Vo = 110mi/h * 1600m/mi * 1h/3600s = 48.89m/s[35o]. = Initial velocity.
Xo = 48.89*Cos35 = 40.0 m/s. = Hor.
Yo = 48.89*sin35 = 28.0 m/s. = Ver.
4ft * 1m/3.3ft = 1.21 m.
8ft = 2.42 m.
408ft * 1m/3.3ft = 123.6 m.
Y = Yo + g+Tr = 0.
28 - 9.8Tr = 0
Tr = 2.86 s. = Rise time or time to reach max ht.
hmax = ho + Yo*Tr + 0.5g*(Tr)^2.
hmax = 1.21 + 28*2.86 - 4.9*(2.86)^2 = 41.2 m. = Max ht.
d = 0.5g*(Tf)^2 = 41.2-2.42.
4.9(Tf)^2 = 38.79
Tf = 2.81 s. = Fall time from max ht. to top of fence.
Range = Xo*(Tr+Tf) = 40*(2.86+2.81) = 218.8 m.
The range is greater than the distance from home plate to the center field wall(123.6m).

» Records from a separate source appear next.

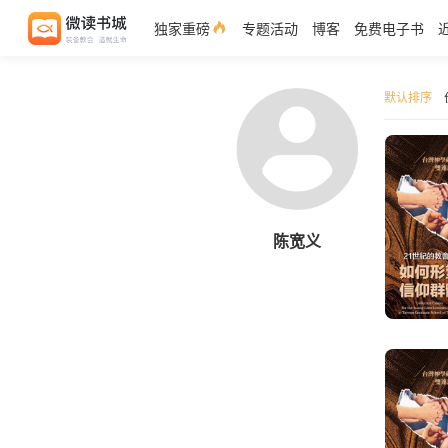
独家重磅
专题活动
博客
免费电子书
默认排序
陈宽义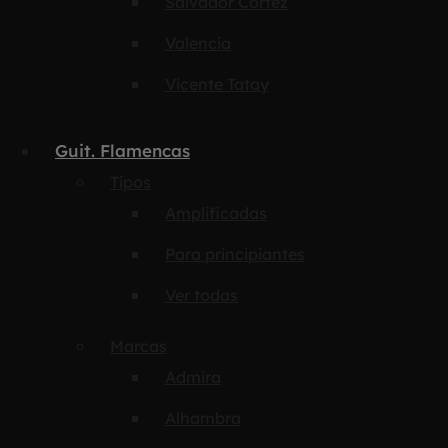
Salvador Cortez
Valencia
Vicente Tatay
Guit. Flamencas
Tipos
Amplificadas
Para principiantes
Ver todas
Marcas
Admira
Alhambra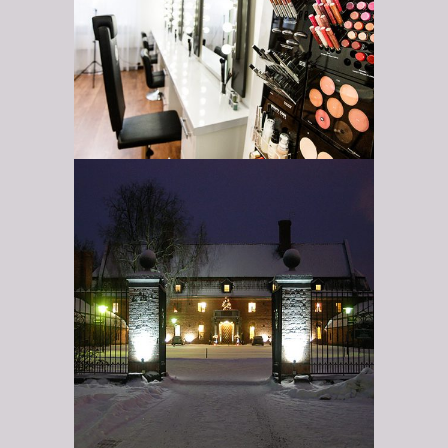
Lamberg
Vanajanlinna
ulkovalaistus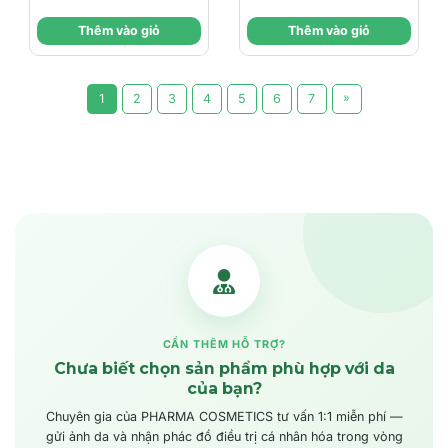
& Săn Chắc - Phục
DƯỠNG THỂ CẤP
Thêm vào giỏ
Thêm vào giỏ
Hồi Độ Đàn Hồi Của
ẨM 24H & LÀM MỊN
Da
DA NHẠY CẢM
»
1
2
3
4
5
6
7
CẦN THÊM HỖ TRỢ?
Chưa biết chọn sản phẩm phù hợp với da
của bạn?
Chuyên gia của PHARMA COSMETICS tư vấn 1:1 miễn phí —
gửi ảnh da và nhận phác đồ điều trị cá nhân hóa trong vòng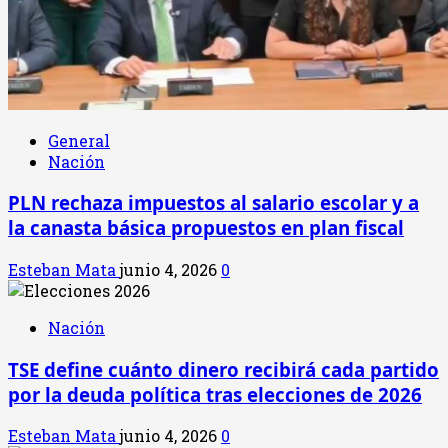
General
Nación
PLN rechaza impuestos al salario escolar y a
la canasta básica propuestos en plan fiscal
Esteban Mata
junio 4, 2026
0
Nación
TSE define cuánto dinero recibirá cada partido
por la deuda política tras elecciones de 2026
Esteban Mata
junio 4, 2026
0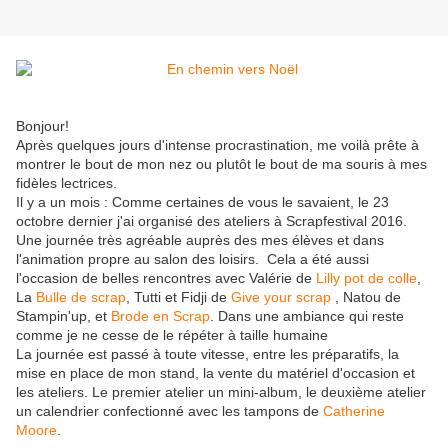
Bonjour!
Après quelques jours d'intense procrastination, me voilà prête à
montrer le bout de mon nez ou plutôt le bout de ma souris à mes
fidèles lectrices.
Il y a un mois : Comme certaines de vous le savaient, le 23
octobre dernier j'ai organisé des ateliers à Scrapfestival 2016.
Une journée très agréable auprès des mes élèves et dans
l'animation propre au salon des loisirs. Cela a été aussi
l'occasion de belles rencontres avec Valérie de
Lilly pot de colle
,
La
Bulle de scrap
, Tutti et Fidji de
Give your scrap
, Natou de
Stampin'up, et
Brode en Scrap
. Dans une ambiance qui reste
comme je ne cesse de le répéter à taille humaine
La journée est passé à toute vitesse, entre les préparatifs, la
mise en place de mon stand, la vente du matériel d'occasion et
les ateliers. Le premier atelier un mini-album, le deuxième atelier
un calendrier confectionné avec les tampons de
Catherine
Moore
.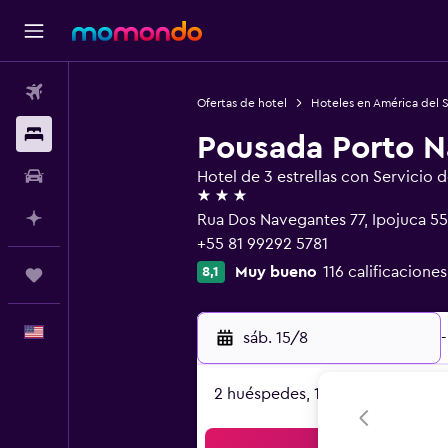
Vuelos
Ofertas de hotel
Hoteles en América del 
Alojamientos
Pousada Porto N
Autos
Hotel de 3 estrellas con Servicio 
3 estrellas
Planifica con IA
Rua Dos Navegantes 77, Ipojuca 
+55 81 99292 5781
Muy bueno
116 calificaciones
8,1
Trips
Español
sáb. 15/8
-
2 huéspedes, 1 habitación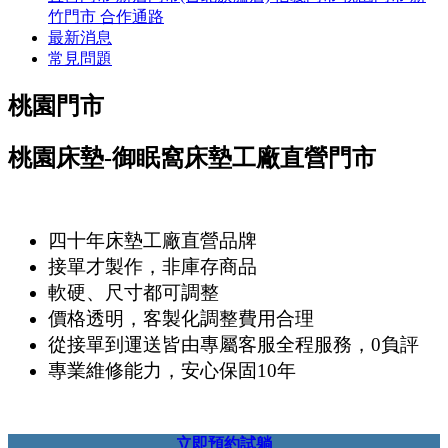
竹門市
合作通路
最新消息
常見問題
桃園門市
桃園床墊-御眠窩床墊工廠直營門市
四十年床墊工廠直營品牌
接單才製作，非庫存商品
軟硬、尺寸都可調整
價格透明，客製化調整費用合理
從接單到運送皆由專屬客服全程服務，0負評
專業維修能力，安心保固10年
立即預約試躺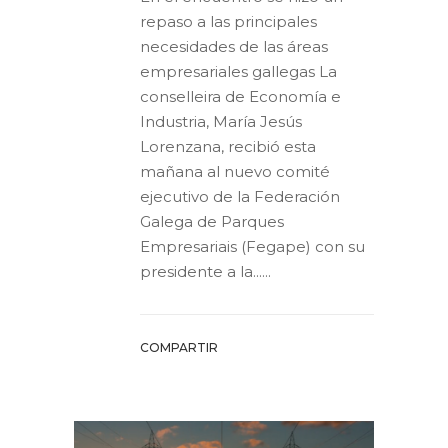
repaso a las principales
necesidades de las áreas
empresariales gallegas La
conselleira de Economía e
Industria, María Jesús
Lorenzana, recibió esta
mañana al nuevo comité
ejecutivo de la Federación
Galega de Parques
Empresariais (Fegape) con su
presidente a la......
COMPARTIR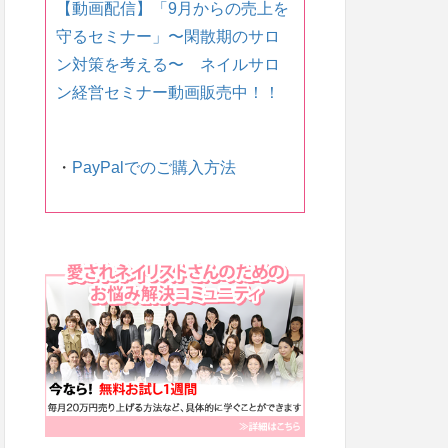
【動画配信】「9月からの売上を
守るセミナー」〜 閑散期のサロ
ン対策を考える〜 ネイルサロ
ン経営セミナー動画販売中！！
・
PayPalでのご購入方法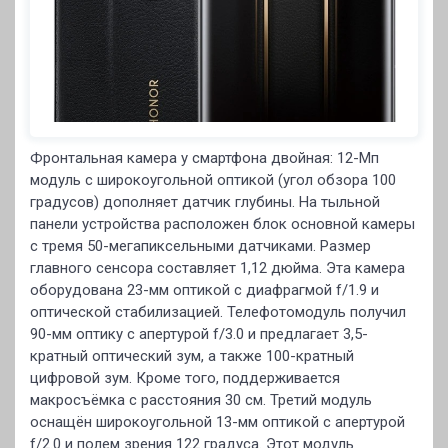
Фронтальная камера у смартфона двойная: 12-Мп
модуль с широкоугольной оптикой (угол обзора 100
градусов) дополняет датчик глубины. На тыльной
панели устройства расположен блок основной камеры
с тремя 50-мегапиксельными датчиками. Размер
главного сенсора составляет 1,12 дюйма. Эта камера
оборудована 23-мм оптикой с диафрагмой f/1.9 и
оптической стабилизацией. Телефотомодуль получил
90-мм оптику с апертурой f/3.0 и предлагает 3,5-
кратный оптический зум, а также 100-кратный
цифровой зум. Кроме того, поддерживается
макросъёмка с расстояния 30 см. Третий модуль
оснащён широкоугольной 13-мм оптикой с апертурой
f/2.0 и полем зрения 122 градуса. Этот модуль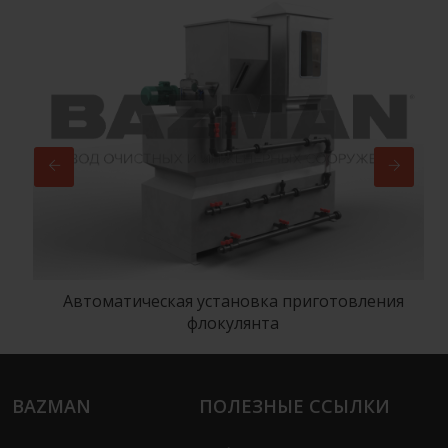
Автоматическая установка приготовления
флокулянта
BAZMAN
ПОЛЕЗНЫЕ ССЫЛКИ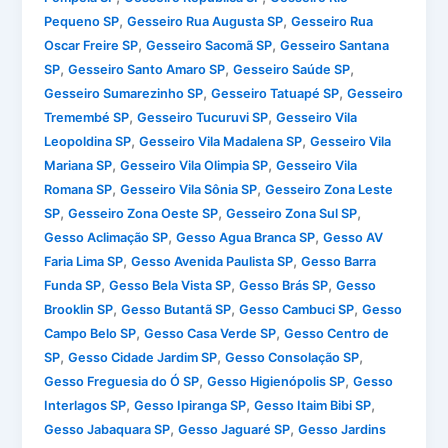
,
,
Pequeno SP
Gesseiro Rua Augusta SP
Gesseiro Rua
,
,
Oscar Freire SP
Gesseiro Sacomã SP
Gesseiro Santana
,
,
,
SP
Gesseiro Santo Amaro SP
Gesseiro Saúde SP
,
,
Gesseiro Sumarezinho SP
Gesseiro Tatuapé SP
Gesseiro
,
,
Tremembé SP
Gesseiro Tucuruvi SP
Gesseiro Vila
,
,
Leopoldina SP
Gesseiro Vila Madalena SP
Gesseiro Vila
,
,
Mariana SP
Gesseiro Vila Olimpia SP
Gesseiro Vila
,
,
Romana SP
Gesseiro Vila Sônia SP
Gesseiro Zona Leste
,
,
,
SP
Gesseiro Zona Oeste SP
Gesseiro Zona Sul SP
,
,
Gesso Aclimação SP
Gesso Agua Branca SP
Gesso AV
,
,
Faria Lima SP
Gesso Avenida Paulista SP
Gesso Barra
,
,
,
Funda SP
Gesso Bela Vista SP
Gesso Brás SP
Gesso
,
,
,
Brooklin SP
Gesso Butantã SP
Gesso Cambuci SP
Gesso
,
,
Campo Belo SP
Gesso Casa Verde SP
Gesso Centro de
,
,
,
SP
Gesso Cidade Jardim SP
Gesso Consolação SP
,
,
Gesso Freguesia do Ó SP
Gesso Higienópolis SP
Gesso
,
,
,
Interlagos SP
Gesso Ipiranga SP
Gesso Itaim Bibi SP
,
,
Gesso Jabaquara SP
Gesso Jaguaré SP
Gesso Jardins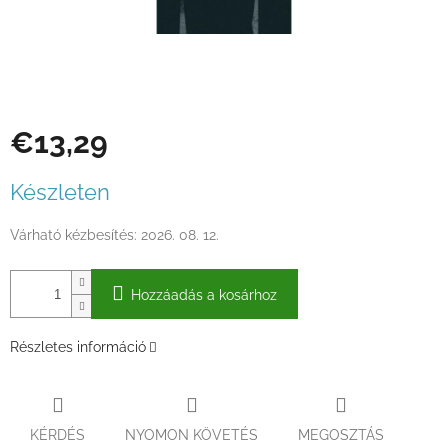
€13,29
Egységár:
Készleten
Várható kézbesítés:
2026. 08. 12.
Hozzáadás a kosárhoz
Részletes információ
KÉRDÉS
NYOMON KÖVETÉS
MEGOSZTÁS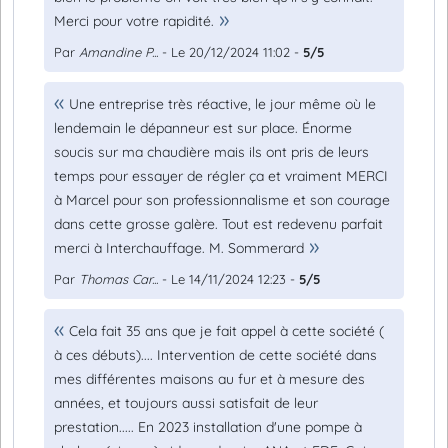
Merci pour votre rapidité.
Par
Amandine P...
- Le 20/12/2024 11:02 -
5/5
Une entreprise très réactive, le jour même où le
lendemain le dépanneur est sur place. Énorme
soucis sur ma chaudière mais ils ont pris de leurs
temps pour essayer de régler ça et vraiment MERCI
à Marcel pour son professionnalisme et son courage
dans cette grosse galère. Tout est redevenu parfait
merci à Interchauffage. M. Sommerard
Par
Thomas Car...
- Le 14/11/2024 12:23 -
5/5
Cela fait 35 ans que je fait appel à cette société (
à ces débuts).... Intervention de cette société dans
mes différentes maisons au fur et à mesure des
années, et toujours aussi satisfait de leur
prestation..... En 2023 installation d'une pompe à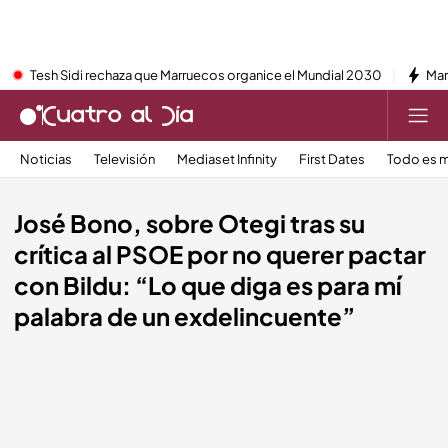
Tesh Sidi rechaza que Marruecos organice el Mundial 2030
Mar
Noticias
Televisión
Mediaset Infinity
First Dates
Todo es m
José Bono, sobre Otegi tras su
crítica al PSOE por no querer pactar
con Bildu: “Lo que diga es para mí
palabra de un exdelincuente”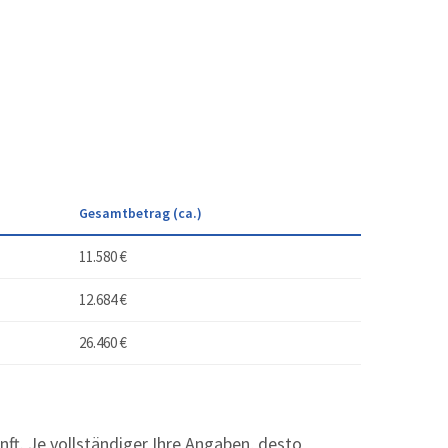
Gesamtbetrag (ca.)
11.580 €
12.684 €
26.460 €
t. Je vollständiger Ihre Angaben, desto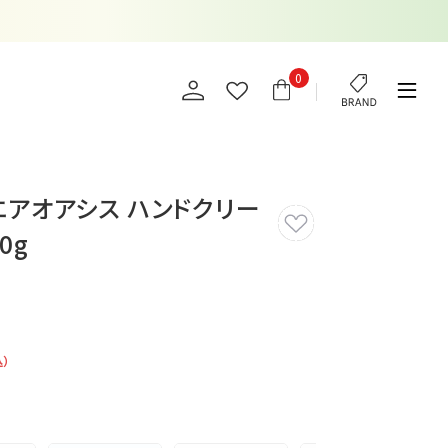
0
エアオアシス ハンドクリー
0g
込）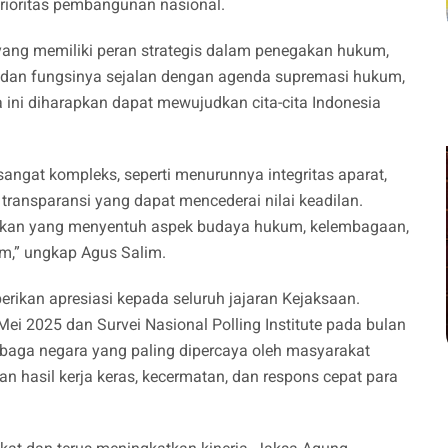
prioritas pembangunan nasional.
ng memiliki peran strategis dalam penegakan hukum,
dan fungsinya sejalan dengan agenda supremasi hukum,
 ini diharapkan dapat mewujudkan cita-cita Indonesia
ngat kompleks, seperti menurunnya integritas aparat,
ransparansi yang dapat mencederai nilai keadilan.
ifikan yang menyentuh aspek budaya hukum, kelembagaan,
m,” ungkap Agus Salim.
ikan apresiasi kepada seluruh jajaran Kejaksaan.
Mei 2025 dan Survei Nasional Polling Institute pada bulan
baga negara yang paling dipercaya oleh masyarakat
an hasil kerja keras, kecermatan, dan respons cepat para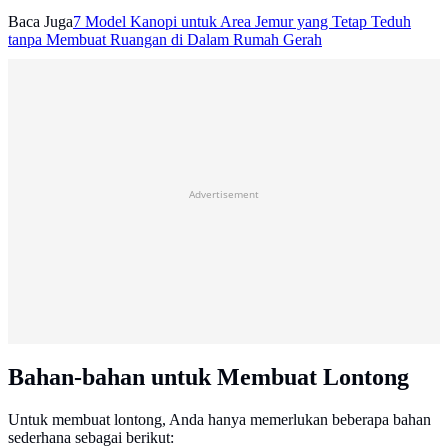
Baca Juga
7 Model Kanopi untuk Area Jemur yang Tetap Teduh
tanpa Membuat Ruangan di Dalam Rumah Gerah
Advertisement
Bahan-bahan untuk Membuat Lontong
Untuk membuat lontong, Anda hanya memerlukan beberapa bahan
sederhana sebagai berikut: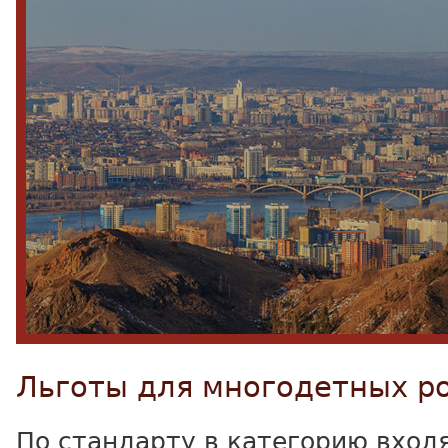
Льготы для многодетных р
По стандарту в категорию вход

Therefore, it's a home run!!
To determine whether the baseball will go over the outfield wall for a home run, we need to analyze its trajectory. Let's break it down step by step:
1. Convert distances from feet to meters:
- Distance to outfield wall: 408 feet = 124.3896 meters
- Elevation from home plate to launch point: 4 feet = 1.2192 meters
- Height of the outfield wall: 8 feet = 2.4384 meters
2. Draw a two-dimensional diagram:
- Create an x-y coordinate system where the x-axis represents the horizontal distance and the y-axis represents the vertical distance.
- Place the launch point at coordinates (0, 1.2192) meters, and the center of the outfield wall at coordinates (124.3896, 2.4384) meters.
3. Analyze the trajectory:
- The baseball was launched at an angle of 35 degrees from the horizontal.
- The initial velocity of the baseball is given as 110 miles/hour. To use this information, convert the velocity to meters/second:
- 110 miles/hour = 49.176 meters/second
4. Split the initial velocity into horizontal and vertical components:
- Horizontal component: v_x = velocity * cos(angle) = 49.176 * cos(35) meters/second
- Vertical component: v_y = velocity * sin(angle) = 49.176 * sin(35) meters/second
5. Calculate the time of flight:
- We can determine the time of flight by considering the vertical motion of the baseball.
- The equation to calculate time is t = (2 * v_y) / g, where g is the acceleration due to gravity (approximately 9.8 m/s^2).
- Substitute the values to find t.
6. Calculate the horizontal distance traveled:
- The horizontal distance traveled, known as the range (R), can be calculated using the equation: R = v_x * t.
7. Determine whether the baseball clears the outfield wall:
- Compare the horizontal distance traveled to the distance to the outfield wall.
- If R > 124.3896 meters, the ball goes over the outfield wall for a home run.
- If R = 124.3896 meters, the ball hits the wall.
- If R < 124.3896 meters, the ball lands short of the wall.
By following these steps and applying the appropriate calculations, we can determine whether the baseball hit by Aaron Judge goes over the outfield wall, hits the wall, or lands short of the wall, assuming no wind resistance.